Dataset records
#####

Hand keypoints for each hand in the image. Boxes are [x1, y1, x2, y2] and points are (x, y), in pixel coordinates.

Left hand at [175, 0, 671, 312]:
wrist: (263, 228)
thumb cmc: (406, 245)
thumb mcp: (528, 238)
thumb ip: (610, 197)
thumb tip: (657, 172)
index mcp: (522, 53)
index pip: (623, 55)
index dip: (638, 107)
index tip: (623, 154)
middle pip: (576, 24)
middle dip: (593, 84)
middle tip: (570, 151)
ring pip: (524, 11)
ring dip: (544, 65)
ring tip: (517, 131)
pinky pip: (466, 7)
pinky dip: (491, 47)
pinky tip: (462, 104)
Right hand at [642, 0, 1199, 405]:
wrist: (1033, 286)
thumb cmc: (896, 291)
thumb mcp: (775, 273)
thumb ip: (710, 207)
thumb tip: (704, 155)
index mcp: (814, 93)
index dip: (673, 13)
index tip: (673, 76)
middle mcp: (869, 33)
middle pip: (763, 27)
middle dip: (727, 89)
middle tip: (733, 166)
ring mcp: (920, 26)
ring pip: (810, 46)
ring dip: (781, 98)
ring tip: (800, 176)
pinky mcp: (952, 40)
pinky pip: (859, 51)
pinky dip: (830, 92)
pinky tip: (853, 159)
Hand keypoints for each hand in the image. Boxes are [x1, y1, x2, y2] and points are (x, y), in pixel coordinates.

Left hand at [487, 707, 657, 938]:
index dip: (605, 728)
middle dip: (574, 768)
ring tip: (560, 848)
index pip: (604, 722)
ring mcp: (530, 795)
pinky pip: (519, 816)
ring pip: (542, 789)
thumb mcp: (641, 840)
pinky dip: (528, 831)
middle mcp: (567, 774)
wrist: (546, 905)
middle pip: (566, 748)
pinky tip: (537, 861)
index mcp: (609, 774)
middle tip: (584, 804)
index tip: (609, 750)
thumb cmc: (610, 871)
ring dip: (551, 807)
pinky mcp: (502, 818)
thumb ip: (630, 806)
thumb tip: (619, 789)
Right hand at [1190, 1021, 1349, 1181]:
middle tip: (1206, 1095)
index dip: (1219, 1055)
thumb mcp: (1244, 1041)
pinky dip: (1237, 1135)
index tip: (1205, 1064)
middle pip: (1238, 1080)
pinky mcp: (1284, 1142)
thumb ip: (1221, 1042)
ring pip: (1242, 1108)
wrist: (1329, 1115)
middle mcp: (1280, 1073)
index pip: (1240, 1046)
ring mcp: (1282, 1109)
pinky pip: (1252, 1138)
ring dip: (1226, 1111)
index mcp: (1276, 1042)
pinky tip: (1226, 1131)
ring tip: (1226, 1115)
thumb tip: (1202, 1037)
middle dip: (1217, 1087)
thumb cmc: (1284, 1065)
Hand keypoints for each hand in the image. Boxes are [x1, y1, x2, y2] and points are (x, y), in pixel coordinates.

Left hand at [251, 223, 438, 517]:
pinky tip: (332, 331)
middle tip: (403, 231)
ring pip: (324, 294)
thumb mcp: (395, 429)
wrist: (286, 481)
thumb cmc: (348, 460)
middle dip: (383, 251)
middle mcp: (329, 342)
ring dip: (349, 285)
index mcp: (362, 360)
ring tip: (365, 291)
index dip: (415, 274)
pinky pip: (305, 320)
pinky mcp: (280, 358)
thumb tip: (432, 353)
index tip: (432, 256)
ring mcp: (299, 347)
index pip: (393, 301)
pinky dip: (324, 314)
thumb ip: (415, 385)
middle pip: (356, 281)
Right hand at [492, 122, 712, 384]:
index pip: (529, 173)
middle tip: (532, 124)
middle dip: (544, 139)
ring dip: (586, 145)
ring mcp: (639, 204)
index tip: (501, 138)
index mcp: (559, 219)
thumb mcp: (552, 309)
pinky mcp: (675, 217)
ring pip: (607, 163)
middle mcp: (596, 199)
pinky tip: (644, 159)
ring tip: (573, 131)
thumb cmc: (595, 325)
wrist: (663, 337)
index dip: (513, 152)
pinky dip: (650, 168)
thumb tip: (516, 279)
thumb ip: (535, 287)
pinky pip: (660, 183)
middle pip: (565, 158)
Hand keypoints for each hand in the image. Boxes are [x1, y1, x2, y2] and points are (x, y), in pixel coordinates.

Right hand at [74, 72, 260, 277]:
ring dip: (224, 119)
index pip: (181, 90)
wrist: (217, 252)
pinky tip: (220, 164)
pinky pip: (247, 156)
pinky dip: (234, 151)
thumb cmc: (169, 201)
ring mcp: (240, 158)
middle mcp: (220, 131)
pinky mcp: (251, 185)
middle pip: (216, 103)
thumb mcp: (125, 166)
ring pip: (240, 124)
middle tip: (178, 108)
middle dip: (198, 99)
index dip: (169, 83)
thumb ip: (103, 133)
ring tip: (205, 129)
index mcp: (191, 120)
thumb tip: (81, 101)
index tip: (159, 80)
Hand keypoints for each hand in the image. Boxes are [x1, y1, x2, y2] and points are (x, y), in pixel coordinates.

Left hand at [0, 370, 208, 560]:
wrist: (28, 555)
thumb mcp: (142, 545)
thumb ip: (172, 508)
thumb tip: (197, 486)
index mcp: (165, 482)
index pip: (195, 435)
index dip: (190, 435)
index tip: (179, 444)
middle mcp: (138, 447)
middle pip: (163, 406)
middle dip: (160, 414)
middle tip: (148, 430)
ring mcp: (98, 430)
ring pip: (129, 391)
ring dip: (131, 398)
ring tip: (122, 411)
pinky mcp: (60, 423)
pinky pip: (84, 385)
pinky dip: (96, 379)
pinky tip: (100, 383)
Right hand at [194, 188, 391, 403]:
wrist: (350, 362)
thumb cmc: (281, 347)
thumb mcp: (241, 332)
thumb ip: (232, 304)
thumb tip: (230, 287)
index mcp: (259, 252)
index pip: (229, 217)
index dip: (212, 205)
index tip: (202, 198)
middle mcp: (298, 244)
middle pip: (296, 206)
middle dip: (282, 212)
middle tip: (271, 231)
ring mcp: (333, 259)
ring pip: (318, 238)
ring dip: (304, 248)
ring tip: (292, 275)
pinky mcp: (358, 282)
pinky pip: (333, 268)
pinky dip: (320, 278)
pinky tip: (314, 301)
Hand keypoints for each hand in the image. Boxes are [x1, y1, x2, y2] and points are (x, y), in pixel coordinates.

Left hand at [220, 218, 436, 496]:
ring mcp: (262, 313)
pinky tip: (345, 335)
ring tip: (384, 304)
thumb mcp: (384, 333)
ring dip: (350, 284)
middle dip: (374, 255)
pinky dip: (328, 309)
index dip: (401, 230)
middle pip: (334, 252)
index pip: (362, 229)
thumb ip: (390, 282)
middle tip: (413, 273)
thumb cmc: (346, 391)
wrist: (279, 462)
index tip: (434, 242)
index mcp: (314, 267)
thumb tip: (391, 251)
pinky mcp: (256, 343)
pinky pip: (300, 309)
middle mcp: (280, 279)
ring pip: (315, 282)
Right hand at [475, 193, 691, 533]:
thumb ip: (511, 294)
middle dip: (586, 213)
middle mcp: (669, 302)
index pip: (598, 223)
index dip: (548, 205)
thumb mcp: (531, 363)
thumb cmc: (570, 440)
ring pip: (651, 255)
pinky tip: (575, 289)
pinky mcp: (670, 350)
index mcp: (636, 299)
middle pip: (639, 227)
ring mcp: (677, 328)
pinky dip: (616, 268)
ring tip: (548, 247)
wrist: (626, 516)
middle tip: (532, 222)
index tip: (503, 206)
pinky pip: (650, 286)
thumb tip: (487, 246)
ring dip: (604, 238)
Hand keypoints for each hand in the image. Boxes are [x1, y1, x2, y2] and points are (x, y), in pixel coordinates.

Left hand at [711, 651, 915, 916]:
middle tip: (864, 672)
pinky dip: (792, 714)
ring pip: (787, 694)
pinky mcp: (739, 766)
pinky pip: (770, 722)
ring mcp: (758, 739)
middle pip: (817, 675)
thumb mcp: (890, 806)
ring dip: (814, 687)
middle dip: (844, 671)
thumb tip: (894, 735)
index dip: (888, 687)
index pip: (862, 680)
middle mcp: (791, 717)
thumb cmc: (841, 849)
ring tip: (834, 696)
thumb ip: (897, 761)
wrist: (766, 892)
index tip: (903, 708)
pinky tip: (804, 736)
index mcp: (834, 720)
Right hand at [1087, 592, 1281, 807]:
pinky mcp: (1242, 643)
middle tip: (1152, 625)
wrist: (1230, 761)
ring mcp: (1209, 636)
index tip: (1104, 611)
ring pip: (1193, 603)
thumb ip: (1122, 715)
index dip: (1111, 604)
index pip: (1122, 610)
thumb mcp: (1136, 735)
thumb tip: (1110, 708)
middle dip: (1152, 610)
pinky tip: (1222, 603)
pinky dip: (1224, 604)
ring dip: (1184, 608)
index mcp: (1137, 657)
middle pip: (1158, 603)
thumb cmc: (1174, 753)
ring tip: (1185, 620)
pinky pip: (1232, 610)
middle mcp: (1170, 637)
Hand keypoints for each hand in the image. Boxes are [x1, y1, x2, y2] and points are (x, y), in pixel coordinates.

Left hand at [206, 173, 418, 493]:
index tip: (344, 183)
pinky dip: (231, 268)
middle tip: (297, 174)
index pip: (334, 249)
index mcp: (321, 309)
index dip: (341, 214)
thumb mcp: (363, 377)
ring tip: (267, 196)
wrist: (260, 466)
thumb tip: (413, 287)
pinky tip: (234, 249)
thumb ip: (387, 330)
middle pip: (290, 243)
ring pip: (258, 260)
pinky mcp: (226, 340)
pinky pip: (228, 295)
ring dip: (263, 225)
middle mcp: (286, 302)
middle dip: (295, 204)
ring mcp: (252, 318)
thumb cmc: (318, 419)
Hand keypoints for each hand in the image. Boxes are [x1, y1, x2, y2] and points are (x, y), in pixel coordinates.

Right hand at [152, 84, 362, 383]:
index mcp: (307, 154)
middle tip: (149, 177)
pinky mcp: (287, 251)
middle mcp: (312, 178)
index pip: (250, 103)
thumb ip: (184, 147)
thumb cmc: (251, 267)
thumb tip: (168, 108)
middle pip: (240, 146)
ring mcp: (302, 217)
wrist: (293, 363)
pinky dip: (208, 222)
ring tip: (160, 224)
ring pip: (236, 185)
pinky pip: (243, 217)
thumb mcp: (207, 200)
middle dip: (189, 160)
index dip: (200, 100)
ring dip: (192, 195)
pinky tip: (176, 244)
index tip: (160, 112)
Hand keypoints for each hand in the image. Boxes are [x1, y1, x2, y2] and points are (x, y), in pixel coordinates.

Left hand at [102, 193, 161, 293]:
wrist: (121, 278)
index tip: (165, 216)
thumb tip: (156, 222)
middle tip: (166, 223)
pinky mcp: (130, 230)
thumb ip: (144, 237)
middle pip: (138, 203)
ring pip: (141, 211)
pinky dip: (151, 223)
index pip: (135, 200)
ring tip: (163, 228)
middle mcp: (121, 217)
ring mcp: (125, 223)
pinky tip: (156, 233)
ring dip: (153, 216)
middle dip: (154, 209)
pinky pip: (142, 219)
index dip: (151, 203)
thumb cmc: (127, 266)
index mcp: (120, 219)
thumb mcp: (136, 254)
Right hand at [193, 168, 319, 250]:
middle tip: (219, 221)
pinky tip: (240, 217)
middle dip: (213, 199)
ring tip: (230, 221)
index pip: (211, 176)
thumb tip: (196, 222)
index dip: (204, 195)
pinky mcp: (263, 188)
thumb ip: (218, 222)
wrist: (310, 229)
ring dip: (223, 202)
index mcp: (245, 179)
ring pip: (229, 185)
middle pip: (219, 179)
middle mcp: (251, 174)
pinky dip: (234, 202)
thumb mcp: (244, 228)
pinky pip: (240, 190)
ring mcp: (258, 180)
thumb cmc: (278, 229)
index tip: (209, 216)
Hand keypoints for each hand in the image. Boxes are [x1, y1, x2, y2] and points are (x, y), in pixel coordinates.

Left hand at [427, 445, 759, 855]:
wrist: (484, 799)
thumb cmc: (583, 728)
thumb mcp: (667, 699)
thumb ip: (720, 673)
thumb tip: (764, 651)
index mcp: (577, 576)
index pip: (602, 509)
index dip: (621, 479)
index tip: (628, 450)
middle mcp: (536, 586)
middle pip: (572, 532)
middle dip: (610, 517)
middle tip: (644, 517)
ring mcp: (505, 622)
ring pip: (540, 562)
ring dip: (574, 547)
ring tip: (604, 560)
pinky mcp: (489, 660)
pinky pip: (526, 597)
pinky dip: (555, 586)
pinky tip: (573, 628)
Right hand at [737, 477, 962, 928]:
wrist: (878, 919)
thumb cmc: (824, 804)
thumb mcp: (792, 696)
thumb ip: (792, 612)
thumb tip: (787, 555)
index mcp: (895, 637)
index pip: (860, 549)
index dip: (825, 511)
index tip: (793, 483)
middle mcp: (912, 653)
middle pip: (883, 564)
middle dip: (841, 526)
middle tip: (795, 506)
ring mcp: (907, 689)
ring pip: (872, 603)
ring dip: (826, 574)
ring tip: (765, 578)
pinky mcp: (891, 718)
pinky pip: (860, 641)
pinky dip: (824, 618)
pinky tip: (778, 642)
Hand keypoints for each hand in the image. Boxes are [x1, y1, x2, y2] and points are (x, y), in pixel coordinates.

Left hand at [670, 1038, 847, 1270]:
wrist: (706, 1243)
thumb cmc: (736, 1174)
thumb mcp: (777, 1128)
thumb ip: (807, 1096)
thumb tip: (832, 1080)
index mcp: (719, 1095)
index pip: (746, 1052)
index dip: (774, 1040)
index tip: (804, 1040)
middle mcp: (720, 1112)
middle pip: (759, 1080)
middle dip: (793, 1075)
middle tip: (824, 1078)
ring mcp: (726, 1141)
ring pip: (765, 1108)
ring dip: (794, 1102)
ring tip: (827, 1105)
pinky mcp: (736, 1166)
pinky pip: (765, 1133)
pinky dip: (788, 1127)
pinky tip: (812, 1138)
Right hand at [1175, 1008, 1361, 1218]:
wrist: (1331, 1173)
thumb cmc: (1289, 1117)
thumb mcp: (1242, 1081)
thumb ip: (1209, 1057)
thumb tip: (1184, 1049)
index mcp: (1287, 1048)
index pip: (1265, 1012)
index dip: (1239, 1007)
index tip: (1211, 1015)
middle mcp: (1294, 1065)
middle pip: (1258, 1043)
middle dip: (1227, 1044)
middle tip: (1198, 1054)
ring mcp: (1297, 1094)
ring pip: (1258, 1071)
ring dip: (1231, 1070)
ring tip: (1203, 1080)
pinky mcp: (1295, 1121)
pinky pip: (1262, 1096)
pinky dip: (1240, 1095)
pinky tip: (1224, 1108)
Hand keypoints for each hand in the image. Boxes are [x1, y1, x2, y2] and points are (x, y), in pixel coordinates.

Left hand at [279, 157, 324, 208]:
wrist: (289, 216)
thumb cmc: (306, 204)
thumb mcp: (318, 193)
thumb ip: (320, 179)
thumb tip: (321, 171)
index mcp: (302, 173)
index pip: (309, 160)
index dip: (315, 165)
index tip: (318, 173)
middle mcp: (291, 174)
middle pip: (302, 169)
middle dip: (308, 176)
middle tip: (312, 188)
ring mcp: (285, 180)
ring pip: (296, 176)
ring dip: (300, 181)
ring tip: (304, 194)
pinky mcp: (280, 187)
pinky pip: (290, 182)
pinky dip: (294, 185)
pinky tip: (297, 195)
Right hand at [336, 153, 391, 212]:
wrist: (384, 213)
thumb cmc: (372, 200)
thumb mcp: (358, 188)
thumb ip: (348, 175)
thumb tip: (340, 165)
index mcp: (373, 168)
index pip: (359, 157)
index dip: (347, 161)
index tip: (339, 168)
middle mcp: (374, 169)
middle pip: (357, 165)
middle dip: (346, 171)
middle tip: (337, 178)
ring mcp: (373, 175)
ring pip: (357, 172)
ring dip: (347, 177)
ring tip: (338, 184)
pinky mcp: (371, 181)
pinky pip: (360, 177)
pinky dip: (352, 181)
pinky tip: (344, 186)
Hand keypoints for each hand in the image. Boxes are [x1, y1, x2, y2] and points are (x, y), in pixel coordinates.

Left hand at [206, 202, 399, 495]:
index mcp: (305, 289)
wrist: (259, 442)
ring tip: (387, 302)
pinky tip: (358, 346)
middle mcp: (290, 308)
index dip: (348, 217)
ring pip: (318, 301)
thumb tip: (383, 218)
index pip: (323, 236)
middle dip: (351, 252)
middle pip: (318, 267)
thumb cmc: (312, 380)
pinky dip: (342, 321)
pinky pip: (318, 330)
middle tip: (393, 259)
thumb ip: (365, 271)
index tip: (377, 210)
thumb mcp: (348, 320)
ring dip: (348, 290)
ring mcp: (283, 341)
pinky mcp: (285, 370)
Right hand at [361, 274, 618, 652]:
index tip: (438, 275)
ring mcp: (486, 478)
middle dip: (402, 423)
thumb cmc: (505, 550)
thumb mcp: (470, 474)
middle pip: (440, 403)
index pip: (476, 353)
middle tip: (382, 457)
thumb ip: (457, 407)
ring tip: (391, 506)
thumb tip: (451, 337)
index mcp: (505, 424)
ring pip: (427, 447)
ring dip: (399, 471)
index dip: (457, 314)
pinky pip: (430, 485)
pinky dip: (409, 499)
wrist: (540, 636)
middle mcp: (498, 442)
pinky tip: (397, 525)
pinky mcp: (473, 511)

#####

Task details
Once you find the line with "index dip: (638, 107)" above, print it and every line after it up to and including the line with "middle dip: (727, 89)", exactly as written and nothing else.

Answer area
index dip: (638, 107)
index tip: (623, 154)
middle pip: (576, 24)
middle dip: (593, 84)
middle tip: (570, 151)
ring pip: (524, 11)
ring dip: (544, 65)
ring tip: (517, 131)
pinky pip: (466, 7)
pinky dip: (491, 47)
pinky tip: (462, 104)
Right hand at [642, 0, 1199, 405]:
wrist: (1033, 286)
thumb cmc: (896, 291)
thumb mcp: (775, 273)
thumb ip: (710, 207)
thumb tip: (704, 155)
index mcp: (814, 93)
index dip: (673, 13)
index tip: (673, 76)
middle mcp: (869, 33)
middle pip: (763, 27)
middle dip: (727, 89)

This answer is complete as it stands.